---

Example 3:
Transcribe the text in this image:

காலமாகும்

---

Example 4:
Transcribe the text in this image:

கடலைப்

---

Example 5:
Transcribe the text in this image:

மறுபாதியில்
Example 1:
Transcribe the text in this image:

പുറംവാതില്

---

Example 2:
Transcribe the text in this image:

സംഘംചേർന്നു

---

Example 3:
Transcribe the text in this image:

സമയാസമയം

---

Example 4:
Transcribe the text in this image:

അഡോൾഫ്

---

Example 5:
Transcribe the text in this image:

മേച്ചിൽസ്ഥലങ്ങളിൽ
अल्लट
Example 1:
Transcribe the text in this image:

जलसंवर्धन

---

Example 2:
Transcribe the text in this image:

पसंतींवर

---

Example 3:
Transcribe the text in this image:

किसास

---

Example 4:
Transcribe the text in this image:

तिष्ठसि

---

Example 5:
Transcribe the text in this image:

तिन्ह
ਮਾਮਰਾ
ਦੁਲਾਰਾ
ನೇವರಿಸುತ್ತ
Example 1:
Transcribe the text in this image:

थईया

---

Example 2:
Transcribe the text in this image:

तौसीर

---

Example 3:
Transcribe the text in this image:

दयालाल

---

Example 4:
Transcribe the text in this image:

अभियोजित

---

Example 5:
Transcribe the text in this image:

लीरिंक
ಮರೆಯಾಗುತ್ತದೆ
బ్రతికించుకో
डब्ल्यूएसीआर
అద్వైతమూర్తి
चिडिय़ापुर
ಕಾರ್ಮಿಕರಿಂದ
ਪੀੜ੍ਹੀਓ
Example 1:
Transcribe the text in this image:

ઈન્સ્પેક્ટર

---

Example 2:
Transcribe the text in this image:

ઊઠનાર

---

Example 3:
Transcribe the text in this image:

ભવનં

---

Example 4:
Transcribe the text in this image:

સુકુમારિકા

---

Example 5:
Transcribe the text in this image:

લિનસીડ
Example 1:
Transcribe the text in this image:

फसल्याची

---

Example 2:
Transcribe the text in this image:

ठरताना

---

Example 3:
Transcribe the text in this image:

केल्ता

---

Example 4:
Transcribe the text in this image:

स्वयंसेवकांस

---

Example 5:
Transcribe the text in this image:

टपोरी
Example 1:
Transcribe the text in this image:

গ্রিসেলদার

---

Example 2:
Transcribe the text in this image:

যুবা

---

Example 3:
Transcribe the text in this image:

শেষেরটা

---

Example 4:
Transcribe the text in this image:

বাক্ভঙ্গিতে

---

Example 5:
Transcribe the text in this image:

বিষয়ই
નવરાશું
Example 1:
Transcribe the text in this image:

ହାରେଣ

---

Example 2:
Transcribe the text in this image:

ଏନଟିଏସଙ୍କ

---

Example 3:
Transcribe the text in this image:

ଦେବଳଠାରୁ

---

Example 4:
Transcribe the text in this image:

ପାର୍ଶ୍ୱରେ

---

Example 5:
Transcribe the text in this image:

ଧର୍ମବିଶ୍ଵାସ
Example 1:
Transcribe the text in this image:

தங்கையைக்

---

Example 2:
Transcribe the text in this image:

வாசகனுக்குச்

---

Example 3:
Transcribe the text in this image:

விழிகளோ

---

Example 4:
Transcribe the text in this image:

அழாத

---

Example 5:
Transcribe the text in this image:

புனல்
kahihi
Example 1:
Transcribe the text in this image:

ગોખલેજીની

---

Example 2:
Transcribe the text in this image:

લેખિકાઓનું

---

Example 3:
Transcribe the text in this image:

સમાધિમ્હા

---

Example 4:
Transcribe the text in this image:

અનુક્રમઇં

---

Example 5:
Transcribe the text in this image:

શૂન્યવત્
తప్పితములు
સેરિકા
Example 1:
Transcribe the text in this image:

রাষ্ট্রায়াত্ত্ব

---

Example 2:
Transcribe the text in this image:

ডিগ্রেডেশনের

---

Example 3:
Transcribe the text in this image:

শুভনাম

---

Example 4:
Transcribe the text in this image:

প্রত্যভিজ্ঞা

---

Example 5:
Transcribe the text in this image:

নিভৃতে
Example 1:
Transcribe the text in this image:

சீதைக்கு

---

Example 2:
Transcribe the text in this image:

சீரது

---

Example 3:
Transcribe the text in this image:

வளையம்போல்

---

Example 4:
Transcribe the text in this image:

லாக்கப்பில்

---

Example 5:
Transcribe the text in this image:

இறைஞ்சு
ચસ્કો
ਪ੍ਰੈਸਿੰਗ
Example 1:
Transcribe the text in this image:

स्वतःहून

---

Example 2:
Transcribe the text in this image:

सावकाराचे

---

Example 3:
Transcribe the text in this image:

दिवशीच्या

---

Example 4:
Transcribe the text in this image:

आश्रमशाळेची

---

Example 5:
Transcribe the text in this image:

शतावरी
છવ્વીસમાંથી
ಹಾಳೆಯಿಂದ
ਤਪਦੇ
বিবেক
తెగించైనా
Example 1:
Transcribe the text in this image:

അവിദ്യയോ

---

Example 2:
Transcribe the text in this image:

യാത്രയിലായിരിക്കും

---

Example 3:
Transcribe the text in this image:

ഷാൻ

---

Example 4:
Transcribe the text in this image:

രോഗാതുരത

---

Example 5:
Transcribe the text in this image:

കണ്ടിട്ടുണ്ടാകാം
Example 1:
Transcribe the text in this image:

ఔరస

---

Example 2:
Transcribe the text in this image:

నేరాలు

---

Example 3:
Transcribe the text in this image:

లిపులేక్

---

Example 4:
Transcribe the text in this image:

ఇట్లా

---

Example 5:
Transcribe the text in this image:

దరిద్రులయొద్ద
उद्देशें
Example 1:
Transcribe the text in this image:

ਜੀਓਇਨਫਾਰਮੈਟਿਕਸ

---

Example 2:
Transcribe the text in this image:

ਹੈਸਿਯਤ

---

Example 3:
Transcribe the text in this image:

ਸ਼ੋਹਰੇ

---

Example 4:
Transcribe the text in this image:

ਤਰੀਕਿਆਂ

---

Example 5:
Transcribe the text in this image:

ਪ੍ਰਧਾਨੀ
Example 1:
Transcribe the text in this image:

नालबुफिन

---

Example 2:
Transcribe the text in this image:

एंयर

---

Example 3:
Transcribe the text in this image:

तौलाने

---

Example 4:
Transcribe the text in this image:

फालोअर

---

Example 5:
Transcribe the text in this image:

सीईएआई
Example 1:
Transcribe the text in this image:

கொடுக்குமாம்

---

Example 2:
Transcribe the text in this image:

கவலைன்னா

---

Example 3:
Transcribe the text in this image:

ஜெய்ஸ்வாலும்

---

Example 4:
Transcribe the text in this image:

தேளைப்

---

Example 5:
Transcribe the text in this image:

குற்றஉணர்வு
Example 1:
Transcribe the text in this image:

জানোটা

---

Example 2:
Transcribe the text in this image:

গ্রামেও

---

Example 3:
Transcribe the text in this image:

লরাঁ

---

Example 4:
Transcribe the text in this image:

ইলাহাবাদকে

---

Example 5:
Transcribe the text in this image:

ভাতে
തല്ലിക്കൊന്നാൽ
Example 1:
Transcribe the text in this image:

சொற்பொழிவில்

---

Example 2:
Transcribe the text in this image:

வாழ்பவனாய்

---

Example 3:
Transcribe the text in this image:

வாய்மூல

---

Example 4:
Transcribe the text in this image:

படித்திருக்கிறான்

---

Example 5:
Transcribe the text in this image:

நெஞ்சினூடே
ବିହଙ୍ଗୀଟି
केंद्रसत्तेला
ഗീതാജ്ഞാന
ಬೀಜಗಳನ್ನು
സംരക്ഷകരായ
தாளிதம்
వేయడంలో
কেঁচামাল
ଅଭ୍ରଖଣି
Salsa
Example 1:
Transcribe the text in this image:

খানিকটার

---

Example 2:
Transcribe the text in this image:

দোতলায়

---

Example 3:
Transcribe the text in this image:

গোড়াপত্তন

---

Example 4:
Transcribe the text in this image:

+ + + + +

### WHAT YOU SHOULD DO
All entries are to be retyped with no difference from the original.

### RESPONSE AREA
---

Example 3:
Transcribe the text in this image:

காலமாகும்

---

Example 4:
Transcribe the text in this image:

கடலைப்

---

Example 5:
Transcribe the text in this image:

மறுபாதியில்
Example 1:
Transcribe the text in this image:

പുറംവാതില്

---

Example 2:
Transcribe the text in this image:

സംഘംചേർന്നു

---

Example 3:
Transcribe the text in this image:

സമയാസമയം

---

Example 4:
Transcribe the text in this image:

അഡോൾഫ്

---

Example 5:
Transcribe the text in this image:

മേച്ചിൽസ്ഥലങ്ങളിൽ
अल्लट
Example 1:
Transcribe the text in this image:

जलसंवर्धन

---

Example 2:
Transcribe the text in this image:

पसंतींवर

---

Example 3:
Transcribe the text in this image:

किसास

---

Example 4:
Transcribe the text in this image:

तिष्ठसि

---

Example 5:
Transcribe the text in this image:

तिन्ह
ਮਾਮਰਾ
ਦੁਲਾਰਾ
ನೇವರಿಸುತ್ತ
Example 1:
Transcribe the text in this image:

थईया

---

Example 2:
Transcribe the text in this image:

तौसीर

---

Example 3:
Transcribe the text in this image:

दयालाल

---

Example 4:
Transcribe the text in this image:

अभियोजित

---

Example 5:
Transcribe the text in this image:

लीरिंक
ಮರೆಯಾಗುತ್ತದೆ
బ్రతికించుకో
डब्ल्यूएसीआर
అద్వైతమూర్తి
चिडिय़ापुर
ಕಾರ್ಮಿಕರಿಂದ
ਪੀੜ੍ਹੀਓ
Example 1:
Transcribe the text in this image:

ઈન્સ્પેક્ટર

---

Example 2:
Transcribe the text in this image:

ઊઠનાર

---

Example 3:
Transcribe the text in this image:

ભવનં

---

Example 4:
Transcribe the text in this image:

સુકુમારિકા

---

Example 5:
Transcribe the text in this image:

લિનસીડ
Example 1:
Transcribe the text in this image:

फसल्याची

---

Example 2:
Transcribe the text in this image:

ठरताना

---

Example 3:
Transcribe the text in this image:

केल्ता

---

Example 4:
Transcribe the text in this image:

स्वयंसेवकांस

---

Example 5:
Transcribe the text in this image:

टपोरी
Example 1:
Transcribe the text in this image:

গ্রিসেলদার

---

Example 2:
Transcribe the text in this image:

যুবা

---

Example 3:
Transcribe the text in this image:

শেষেরটা

---

Example 4:
Transcribe the text in this image:

বাক্ভঙ্গিতে

---

Example 5:
Transcribe the text in this image:

বিষয়ই
નવરાશું
Example 1:
Transcribe the text in this image:

ହାରେଣ

---

Example 2:
Transcribe the text in this image:

ଏନଟିଏସଙ୍କ

---

Example 3:
Transcribe the text in this image:

ଦେବଳଠାରୁ

---

Example 4:
Transcribe the text in this image:

ପାର୍ଶ୍ୱରେ

---

Example 5:
Transcribe the text in this image:

ଧର୍ମବିଶ୍ଵାସ
Example 1:
Transcribe the text in this image:

தங்கையைக்

---

Example 2:
Transcribe the text in this image:

வாசகனுக்குச்

---

Example 3:
Transcribe the text in this image:

விழிகளோ

---

Example 4:
Transcribe the text in this image:

அழாத

---

Example 5:
Transcribe the text in this image:

புனல்
kahihi
Example 1:
Transcribe the text in this image:

ગોખલેજીની

---

Example 2:
Transcribe the text in this image:

લેખિકાઓનું

---

Example 3:
Transcribe the text in this image:

સમાધિમ્હા

---

Example 4:
Transcribe the text in this image:

અનુક્રમઇં

---

Example 5:
Transcribe the text in this image:

શૂન્યવત્
తప్పితములు
સેરિકા
Example 1:
Transcribe the text in this image:

রাষ্ট্রায়াত্ত্ব

---

Example 2:
Transcribe the text in this image:

ডিগ্রেডেশনের

---

Example 3:
Transcribe the text in this image:

শুভনাম

---

Example 4:
Transcribe the text in this image:

প্রত্যভিজ্ঞা

---

Example 5:
Transcribe the text in this image:

নিভৃতে
Example 1:
Transcribe the text in this image:

சீதைக்கு

---

Example 2:
Transcribe the text in this image:

சீரது

---

Example 3:
Transcribe the text in this image:

வளையம்போல்

---

Example 4:
Transcribe the text in this image:

லாக்கப்பில்

---

Example 5:
Transcribe the text in this image:

இறைஞ்சு
ચસ્કો
ਪ੍ਰੈਸਿੰਗ
Example 1:
Transcribe the text in this image:

स्वतःहून

---

Example 2:
Transcribe the text in this image:

सावकाराचे

---

Example 3:
Transcribe the text in this image:

दिवशीच्या

---

Example 4:
Transcribe the text in this image:

आश्रमशाळेची

---

Example 5:
Transcribe the text in this image:

शतावरी
છવ્વીસમાંથી
ಹಾಳೆಯಿಂದ
ਤਪਦੇ
বিবেক
తెగించైనా
Example 1:
Transcribe the text in this image:

അവിദ്യയോ

---

Example 2:
Transcribe the text in this image:

യാത്രയിലായിരിക്കും

---

Example 3:
Transcribe the text in this image:

ഷാൻ

---

Example 4:
Transcribe the text in this image:

രോഗാതുരത

---

Example 5:
Transcribe the text in this image:

കണ്ടിട്ടുണ്ടാകാം
Example 1:
Transcribe the text in this image:

ఔరస

---

Example 2:
Transcribe the text in this image:

నేరాలు

---

Example 3:
Transcribe the text in this image:

లిపులేక్

---

Example 4:
Transcribe the text in this image:

ఇట్లా

---

Example 5:
Transcribe the text in this image:

దరిద్రులయొద్ద
उद्देशें
Example 1:
Transcribe the text in this image:

ਜੀਓਇਨਫਾਰਮੈਟਿਕਸ

---

Example 2:
Transcribe the text in this image:

ਹੈਸਿਯਤ

---

Example 3:
Transcribe the text in this image:

ਸ਼ੋਹਰੇ

---

Example 4:
Transcribe the text in this image:

ਤਰੀਕਿਆਂ

---

Example 5:
Transcribe the text in this image:

ਪ੍ਰਧਾਨੀ
Example 1:
Transcribe the text in this image:

नालबुफिन

---

Example 2:
Transcribe the text in this image:

एंयर

---

Example 3:
Transcribe the text in this image:

तौलाने

---

Example 4:
Transcribe the text in this image:

फालोअर

---

Example 5:
Transcribe the text in this image:

सीईएआई
Example 1:
Transcribe the text in this image:

கொடுக்குமாம்

---

Example 2:
Transcribe the text in this image:

கவலைன்னா

---

Example 3:
Transcribe the text in this image:

ஜெய்ஸ்வாலும்

---

Example 4:
Transcribe the text in this image:

தேளைப்

---

Example 5:
Transcribe the text in this image:

குற்றஉணர்வு
Example 1:
Transcribe the text in this image:

জানোটা

---

Example 2:
Transcribe the text in this image:

গ্রামেও

---

Example 3:
Transcribe the text in this image:

লরাঁ

---

Example 4:
Transcribe the text in this image:

ইলাহাবাদকে

---

Example 5:
Transcribe the text in this image:

ভাতে
തല്ലിക്കൊന്നാൽ
Example 1:
Transcribe the text in this image:

சொற்பொழிவில்

---

Example 2:
Transcribe the text in this image:

வாழ்பவனாய்

---

Example 3:
Transcribe the text in this image:

வாய்மூல

---

Example 4:
Transcribe the text in this image:

படித்திருக்கிறான்

---

Example 5:
Transcribe the text in this image:

நெஞ்சினூடே
ବିହଙ୍ଗୀଟି
केंद्रसत्तेला
ഗീതാജ്ഞാന
ಬೀಜಗಳನ್ನು
സംരക്ഷകരായ
தாளிதம்
వేయడంలో
কেঁচামাল
ଅଭ୍ରଖଣି
Salsa
Example 1:
Transcribe the text in this image:

খানিকটার

---

Example 2:
Transcribe the text in this image:

দোতলায়

---

Example 3:
Transcribe the text in this image:

গোড়াপত্তন

---

Example 4:
Transcribe the text in this image:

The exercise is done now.